» **WORK INSTRUCTIONS**: Please copy out everything in the album review from "Although CQ CQ" down to "come off again.", word for word.

START EXCERPTED TEXT

The first is protest music on the highest level of artistic expression, with Shostakovian irony and defiant Mingus humor. Improvisation seems to play an even greater role than ever in Schneider’s work here, and her brilliant ensemble attack it with reckless abandon and attention to the most minute details. It would take a book to dissect each of these pieces.
The opening number is A World Lost. Reduced to lowest terms, it’s basically a one-chord jam. From Frank Kimbrough’s elegaic, modally circling piano and Jay Anderson’s somber bowed bass, drummer Johnathan Blake adds mutedly shamanistic color. The orchestra develops a chromatic menace anchored by the low reeds, Rich Perry’s hopeful, defiant tenor sax pulsing through what could be groupthink. Anderson signals a rise to a fullscale conflagration; Perry’s tumble out of the sky, shadowed by guitarist Ben Monder’s atmospheric lines, is one of the most stunning moments on the album. Is this a portrait of the innate feebleness of the data lords, whose machines have not liberated but disempowered them? Or is this the failure of the world to realize the sinister implications of digital media?
The sarcasm in Don’t Be Evil – you know, the Google motto – is savage to the extreme. The quirky intro hints that these dorks couldn’t hurt a fly – but wait! A folksy caricature grows more macabre, with stabbing horns and a spastic, tormented guitar solo as a marching lockstep develops. Trombonist Ryan Keberle plays momentary voice of reason, Kimbrough the gleefully evil architect of an empire of spies with his phantasmagorical ripples. This might be the best song Schneider ever wrote.
Although CQ CQ Is There Anybody There predates the lockdown, it could be a portrait of what Del Bigtree calls the “illuminati of clowns” behind it. This one’s particularly creepy. There’s a persistent rubato feel to a large proportion of this disc, and this song is a prime example, from acidically swooping atmospherics and a descent into the murk with guitar lurking just overhead. Tenor saxophonist Donny McCaslin provides ebullient contrast over the growl as Blake builds wave motion, then trumpeter Greg Gisbert and his pedal become a one-man cheer section for impending doom as the orchestra fall in and out of sync, until his shriek signals complete control. Those masks will never come off again.
Scott Robinson channels a vast range of emotions on baritone sax, from burbling contentedness to valve-ripping extended technique throughout Sputnik. Kimbrough introduces it somberly, then it becomes a contented deep-space theme. The way Schneider weaves the initial disquiet back in is nothing short of brilliant; the group bring it full circle. A 5G parable, maybe?
The album’s title track and centerpiece has a cold vindictiveness, from the glitchy electronic sarcasm of the intro, through an anxious flutter of individual voices as Blake circles his kit. Trumpeter Mike Rodriguez chooses his spots over a grim vamp, offers a guarded optimism but finally grows frantic. Could alto saxophonist Dave Pietro’s menacing chromatics and wobbly microtones over Kimbrough’s tinkle be a cartoonish take on a Bill Gates type? When everything completely and abruptly falls apart, leaving only glitches behind, Schneider leaves no doubt that the data lords are doomed – and as the rest of the record attests, there are better things ahead.

END EXCERPTED TEXT
START SOURCE INFORMATION

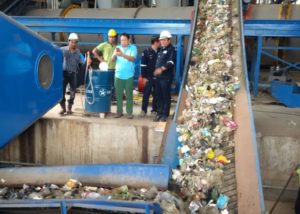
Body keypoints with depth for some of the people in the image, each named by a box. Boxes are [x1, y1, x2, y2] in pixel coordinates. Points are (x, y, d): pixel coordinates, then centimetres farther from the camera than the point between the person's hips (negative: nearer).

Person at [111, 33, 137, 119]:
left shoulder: (133, 48, 0)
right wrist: (115, 53, -20)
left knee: (129, 95, 3)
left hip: (129, 76, -3)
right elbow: (112, 59, 1)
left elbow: (133, 59, -16)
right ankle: (119, 111, 15)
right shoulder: (118, 48, 10)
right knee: (118, 95, 5)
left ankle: (129, 112, 11)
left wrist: (122, 54, -30)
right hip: (118, 75, 3)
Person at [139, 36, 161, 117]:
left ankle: (154, 110, 18)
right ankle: (143, 110, 13)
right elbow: (143, 65, -5)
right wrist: (144, 77, -9)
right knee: (146, 94, 4)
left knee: (156, 94, 8)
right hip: (148, 77, -3)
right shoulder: (146, 51, -3)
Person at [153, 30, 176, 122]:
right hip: (158, 76, 8)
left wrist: (161, 69, -29)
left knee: (166, 96, -2)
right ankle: (159, 113, 18)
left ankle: (165, 114, 4)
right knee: (159, 95, 10)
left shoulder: (171, 49, -5)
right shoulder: (161, 49, 20)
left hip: (166, 77, -8)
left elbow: (170, 62, -19)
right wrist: (156, 70, 13)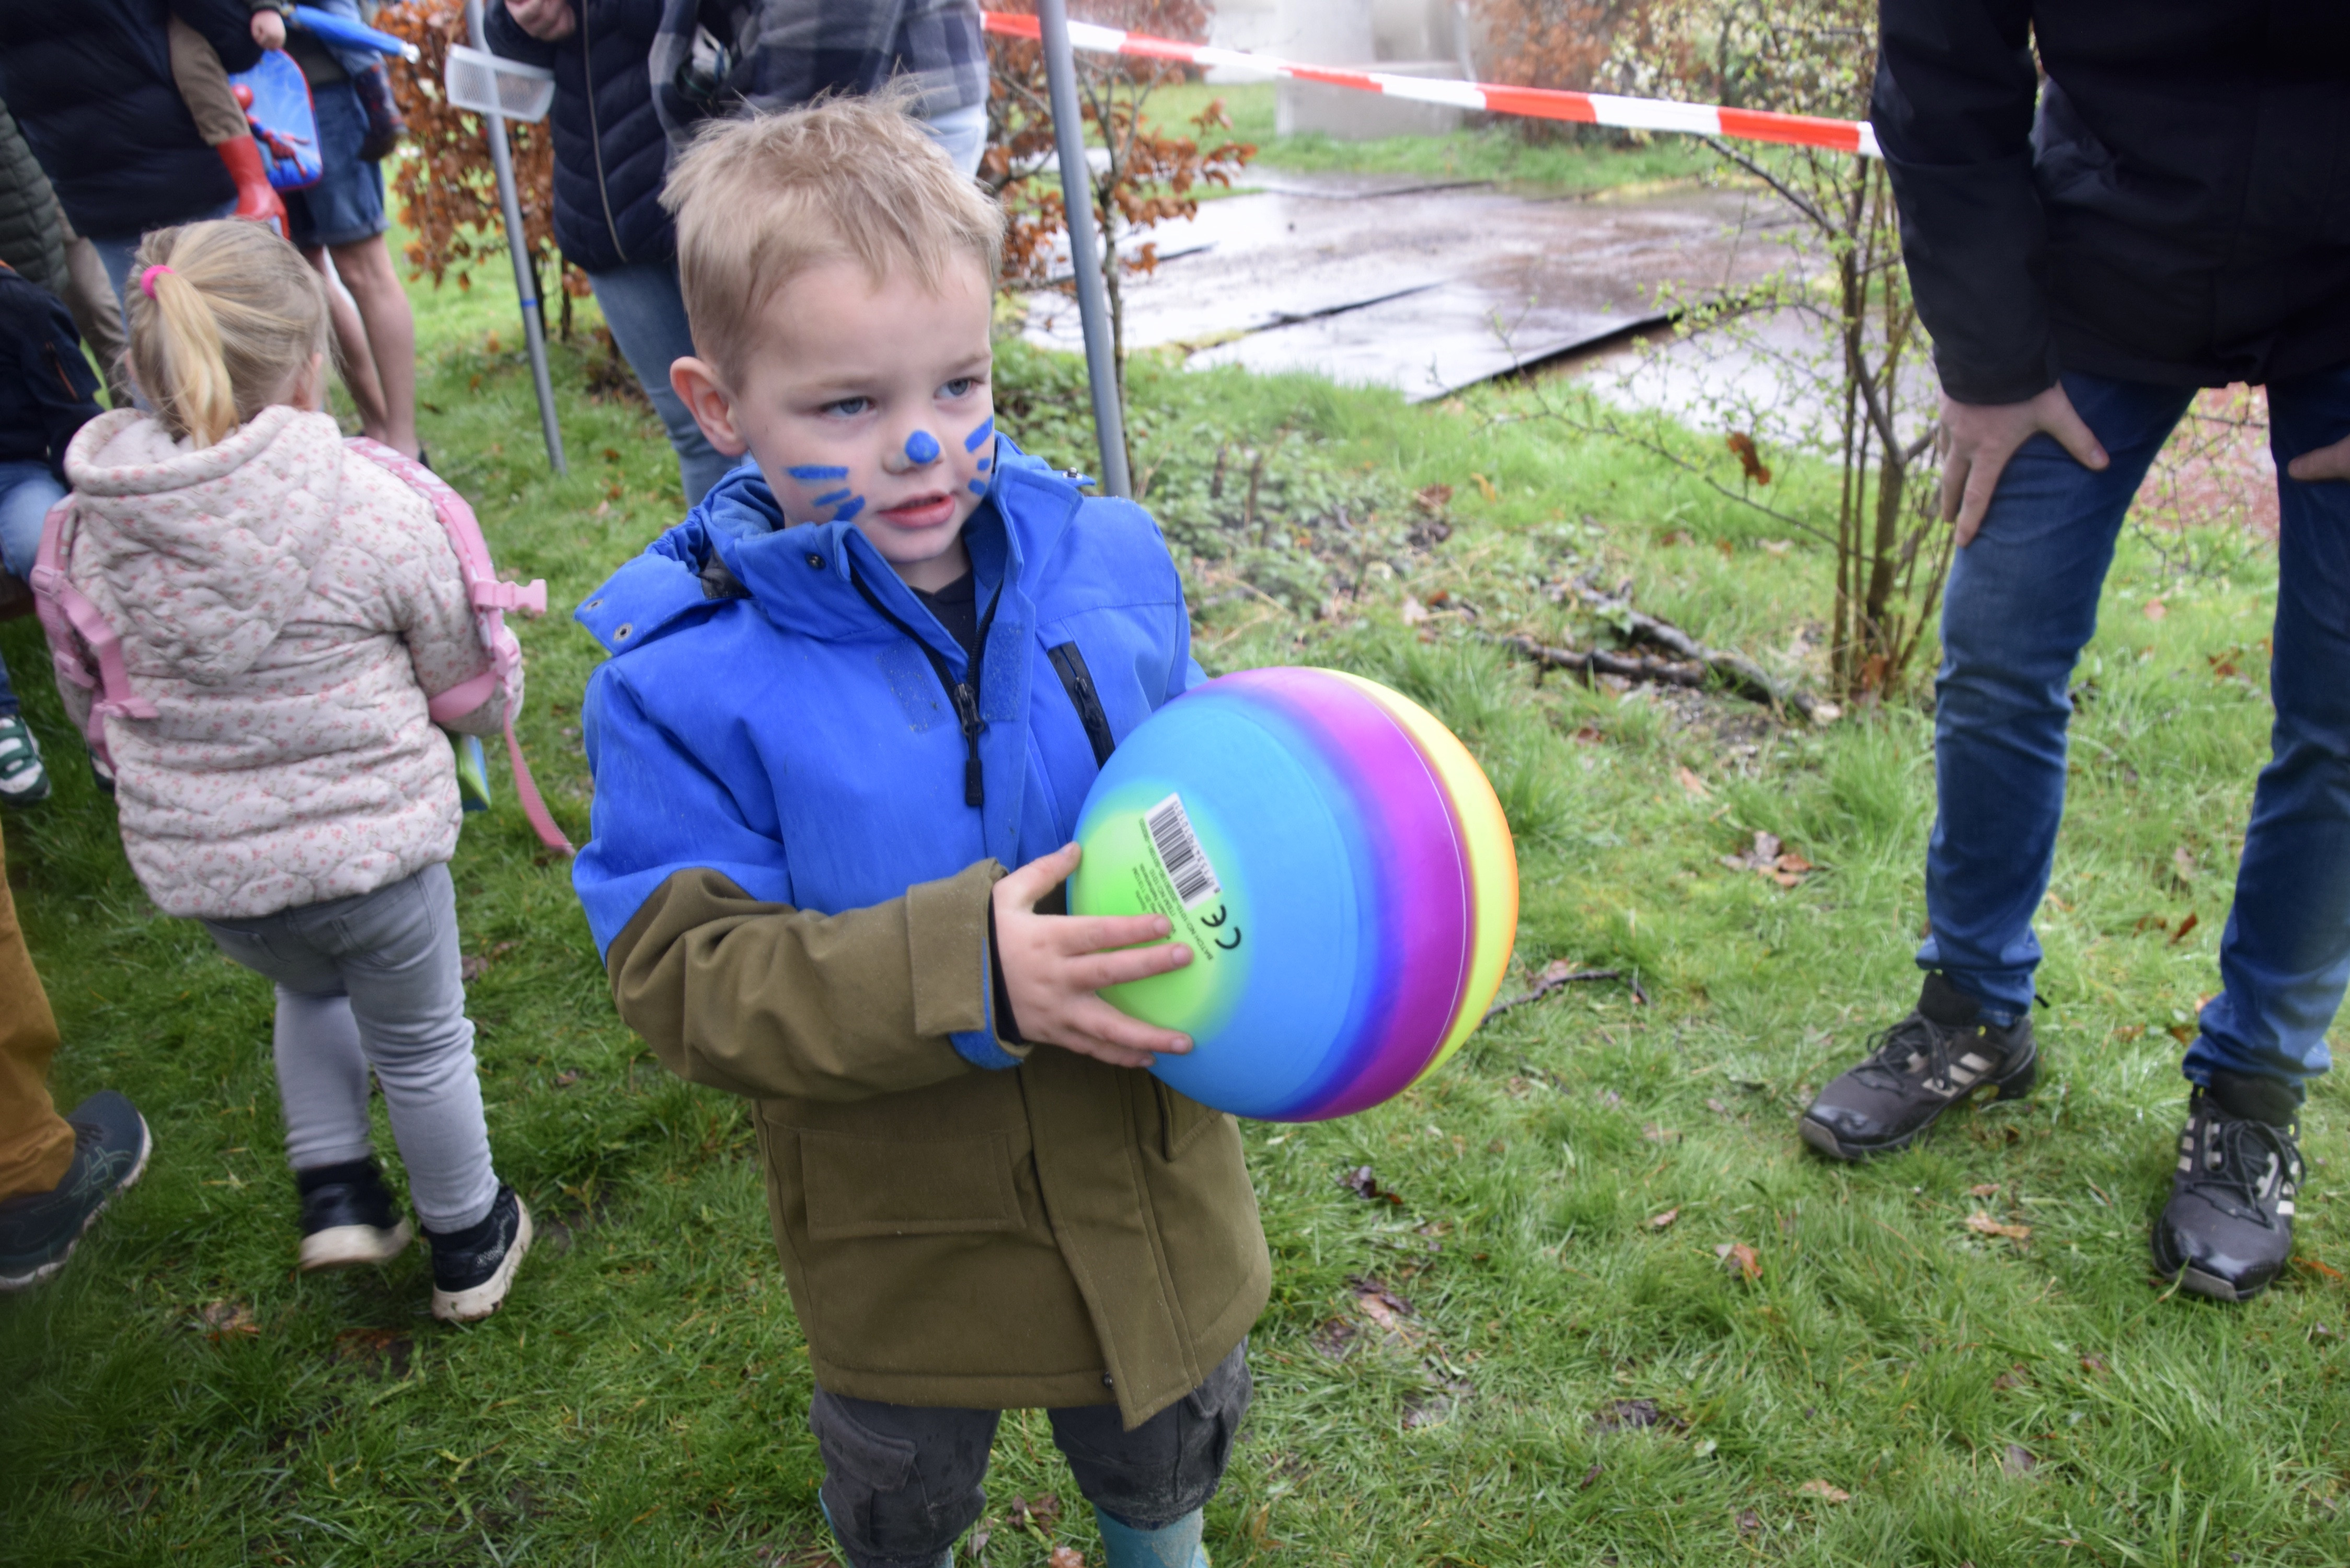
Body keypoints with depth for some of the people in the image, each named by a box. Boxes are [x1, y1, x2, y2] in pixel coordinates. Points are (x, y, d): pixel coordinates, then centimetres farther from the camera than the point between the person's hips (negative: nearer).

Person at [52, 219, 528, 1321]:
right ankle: (468, 1245, 38)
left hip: (197, 863, 4)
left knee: (310, 986, 35)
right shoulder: (379, 511, -17)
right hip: (370, 839, -4)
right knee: (420, 1042, 20)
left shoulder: (87, 527, -6)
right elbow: (469, 686, -6)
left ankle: (333, 1189, 30)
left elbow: (88, 704, 8)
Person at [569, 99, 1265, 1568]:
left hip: (1145, 1175, 3)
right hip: (905, 1229, -2)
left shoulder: (1106, 562, -12)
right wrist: (959, 972, -37)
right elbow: (688, 975, -24)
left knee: (1162, 1449, 31)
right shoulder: (687, 676, -21)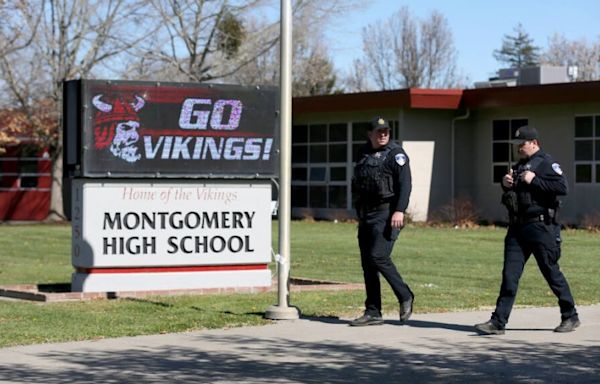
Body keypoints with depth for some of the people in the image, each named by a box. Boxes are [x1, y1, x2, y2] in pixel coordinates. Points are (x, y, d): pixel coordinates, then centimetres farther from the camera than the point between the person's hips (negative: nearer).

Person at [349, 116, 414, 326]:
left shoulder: (395, 153, -3)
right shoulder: (364, 153, 16)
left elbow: (405, 184, -12)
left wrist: (400, 211, -23)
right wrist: (359, 213, 22)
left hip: (386, 214, -7)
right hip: (365, 215, 7)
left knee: (378, 257, -18)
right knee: (367, 263, 5)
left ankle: (405, 297, 0)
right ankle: (373, 313, 10)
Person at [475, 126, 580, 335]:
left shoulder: (546, 163, -6)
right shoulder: (518, 166, 19)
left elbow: (562, 187, -19)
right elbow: (511, 193, 29)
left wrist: (534, 181, -19)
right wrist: (506, 184, 7)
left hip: (540, 227, -7)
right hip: (517, 227, 7)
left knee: (551, 272, 2)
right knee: (510, 275, 1)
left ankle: (571, 317, 16)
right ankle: (498, 322, -1)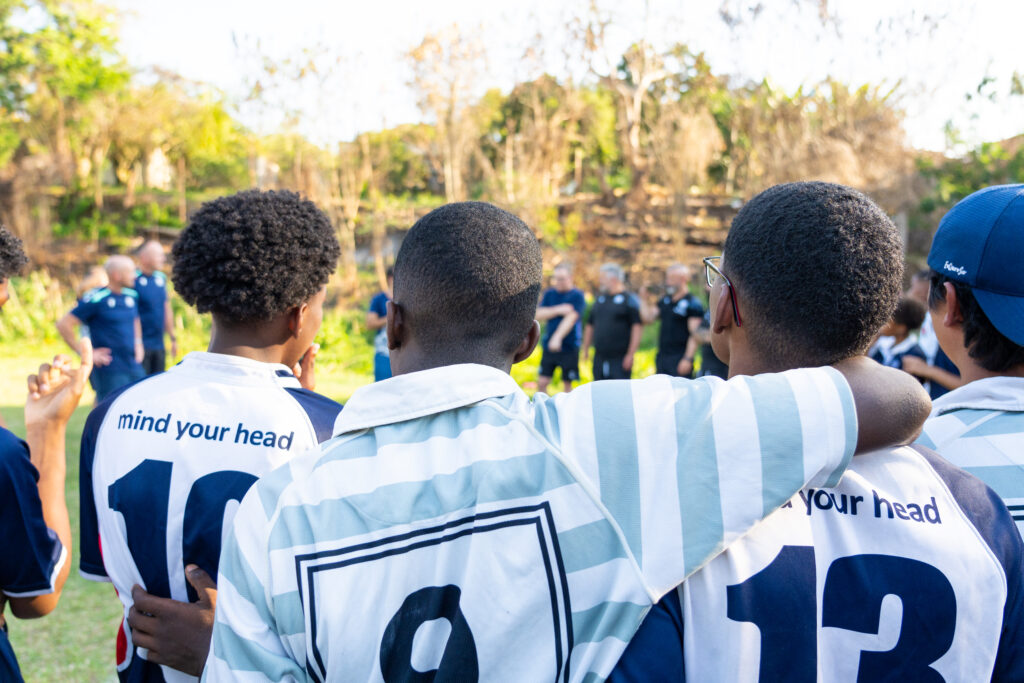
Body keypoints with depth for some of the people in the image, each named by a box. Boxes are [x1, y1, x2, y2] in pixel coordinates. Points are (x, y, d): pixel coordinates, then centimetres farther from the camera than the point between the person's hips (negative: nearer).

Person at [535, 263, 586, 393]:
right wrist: (558, 310, -14)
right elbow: (538, 314, 0)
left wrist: (557, 337, -31)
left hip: (569, 347, -4)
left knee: (567, 384, 4)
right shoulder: (549, 293, 9)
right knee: (541, 382, -1)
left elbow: (571, 318, -18)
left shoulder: (577, 296, -5)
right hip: (548, 345, 4)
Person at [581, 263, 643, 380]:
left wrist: (630, 354, -15)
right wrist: (586, 349, 17)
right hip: (599, 357, 6)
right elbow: (590, 325, 21)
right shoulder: (600, 299, 15)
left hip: (620, 359, -6)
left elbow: (637, 327, -11)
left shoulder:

END SOURCE INFORMATION

» **ANSWER BOX**:
Although CQ CQ Is There Anybody There predates the lockdown, it could be a portrait of what Del Bigtree calls the “illuminati of clowns” behind it. This one’s particularly creepy. There’s a persistent rubato feel to a large proportion of this disc, and this song is a prime example, from acidically swooping atmospherics and a descent into the murk with guitar lurking just overhead. Tenor saxophonist Donny McCaslin provides ebullient contrast over the growl as Blake builds wave motion, then trumpeter Greg Gisbert and his pedal become a one-man cheer section for impending doom as the orchestra fall in and out of sync, until his shriek signals complete control. Those masks will never come off again.